++++ WORKING DATA ++++

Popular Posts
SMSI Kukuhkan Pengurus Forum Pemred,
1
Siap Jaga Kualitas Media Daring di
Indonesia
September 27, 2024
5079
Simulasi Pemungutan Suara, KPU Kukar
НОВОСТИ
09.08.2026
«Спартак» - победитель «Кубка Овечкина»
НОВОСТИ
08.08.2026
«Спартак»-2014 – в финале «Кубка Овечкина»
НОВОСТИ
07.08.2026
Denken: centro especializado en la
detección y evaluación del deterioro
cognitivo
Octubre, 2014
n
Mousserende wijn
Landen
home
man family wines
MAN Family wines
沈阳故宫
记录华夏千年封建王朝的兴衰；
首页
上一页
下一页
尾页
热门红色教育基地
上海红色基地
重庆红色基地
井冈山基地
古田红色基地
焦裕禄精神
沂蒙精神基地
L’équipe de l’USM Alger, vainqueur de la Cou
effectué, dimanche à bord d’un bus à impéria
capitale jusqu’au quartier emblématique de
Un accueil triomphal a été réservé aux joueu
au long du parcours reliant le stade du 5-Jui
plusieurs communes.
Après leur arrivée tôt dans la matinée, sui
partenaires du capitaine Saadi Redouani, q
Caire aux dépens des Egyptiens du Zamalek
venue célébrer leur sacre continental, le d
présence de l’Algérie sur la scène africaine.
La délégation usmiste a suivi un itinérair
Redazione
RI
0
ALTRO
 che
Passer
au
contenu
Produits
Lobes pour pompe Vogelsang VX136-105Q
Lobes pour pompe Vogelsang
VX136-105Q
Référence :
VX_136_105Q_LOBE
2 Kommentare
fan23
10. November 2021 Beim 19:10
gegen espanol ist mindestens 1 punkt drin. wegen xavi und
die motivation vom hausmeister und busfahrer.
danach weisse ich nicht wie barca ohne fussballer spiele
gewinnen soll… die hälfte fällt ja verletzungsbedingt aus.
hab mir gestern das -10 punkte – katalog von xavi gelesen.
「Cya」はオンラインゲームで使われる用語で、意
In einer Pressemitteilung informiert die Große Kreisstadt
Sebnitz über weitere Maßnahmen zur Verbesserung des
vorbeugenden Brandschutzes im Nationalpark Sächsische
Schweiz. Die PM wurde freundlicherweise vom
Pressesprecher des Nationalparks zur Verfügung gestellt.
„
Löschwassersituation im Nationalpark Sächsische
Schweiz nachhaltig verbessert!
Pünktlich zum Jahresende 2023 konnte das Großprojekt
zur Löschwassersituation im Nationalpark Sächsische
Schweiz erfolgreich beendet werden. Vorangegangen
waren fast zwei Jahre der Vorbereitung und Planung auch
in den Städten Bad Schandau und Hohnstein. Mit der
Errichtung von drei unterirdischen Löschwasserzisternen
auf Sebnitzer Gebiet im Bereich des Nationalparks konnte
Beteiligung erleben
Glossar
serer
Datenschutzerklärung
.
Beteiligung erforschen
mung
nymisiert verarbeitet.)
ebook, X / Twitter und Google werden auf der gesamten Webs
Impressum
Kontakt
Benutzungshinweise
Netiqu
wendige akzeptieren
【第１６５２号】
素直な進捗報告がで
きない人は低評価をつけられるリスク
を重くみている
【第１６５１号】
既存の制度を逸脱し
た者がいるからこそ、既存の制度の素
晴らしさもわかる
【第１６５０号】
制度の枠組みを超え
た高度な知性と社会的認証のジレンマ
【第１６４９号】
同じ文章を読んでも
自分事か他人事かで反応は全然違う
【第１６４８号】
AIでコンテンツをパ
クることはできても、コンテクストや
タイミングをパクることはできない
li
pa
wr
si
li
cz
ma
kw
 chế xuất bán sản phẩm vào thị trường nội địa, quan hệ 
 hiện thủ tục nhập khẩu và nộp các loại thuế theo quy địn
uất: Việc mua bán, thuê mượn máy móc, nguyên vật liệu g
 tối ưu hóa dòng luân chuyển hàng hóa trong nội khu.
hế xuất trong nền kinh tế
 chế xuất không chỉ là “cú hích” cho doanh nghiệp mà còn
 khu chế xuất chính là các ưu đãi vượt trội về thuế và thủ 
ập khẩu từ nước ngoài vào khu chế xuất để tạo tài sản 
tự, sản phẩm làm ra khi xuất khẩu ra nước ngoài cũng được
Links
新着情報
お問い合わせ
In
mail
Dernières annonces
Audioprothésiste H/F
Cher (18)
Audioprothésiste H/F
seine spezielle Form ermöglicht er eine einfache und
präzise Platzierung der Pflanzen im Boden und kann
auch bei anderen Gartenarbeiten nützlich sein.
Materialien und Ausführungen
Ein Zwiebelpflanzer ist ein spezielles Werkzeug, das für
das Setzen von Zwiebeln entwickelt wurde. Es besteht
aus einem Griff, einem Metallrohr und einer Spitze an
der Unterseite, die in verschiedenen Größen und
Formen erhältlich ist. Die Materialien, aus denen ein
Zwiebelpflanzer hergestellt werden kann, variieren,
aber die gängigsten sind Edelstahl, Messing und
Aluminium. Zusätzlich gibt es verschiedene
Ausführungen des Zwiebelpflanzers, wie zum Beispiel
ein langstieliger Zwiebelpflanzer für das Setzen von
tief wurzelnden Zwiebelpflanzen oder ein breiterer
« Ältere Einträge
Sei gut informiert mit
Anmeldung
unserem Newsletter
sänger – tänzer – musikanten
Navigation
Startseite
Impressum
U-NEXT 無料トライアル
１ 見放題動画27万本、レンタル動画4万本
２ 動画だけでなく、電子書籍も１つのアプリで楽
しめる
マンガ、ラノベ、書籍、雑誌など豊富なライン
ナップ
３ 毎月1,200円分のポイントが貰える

++++

YOUR ASSIGNMENT:
Locate each line in the items above that contains the word "pour", and copy every such line.

YOUR RESPONSE:
Lobes pour pompe Vogelsang VX136-105Q
Lobes pour pompe Vogelsang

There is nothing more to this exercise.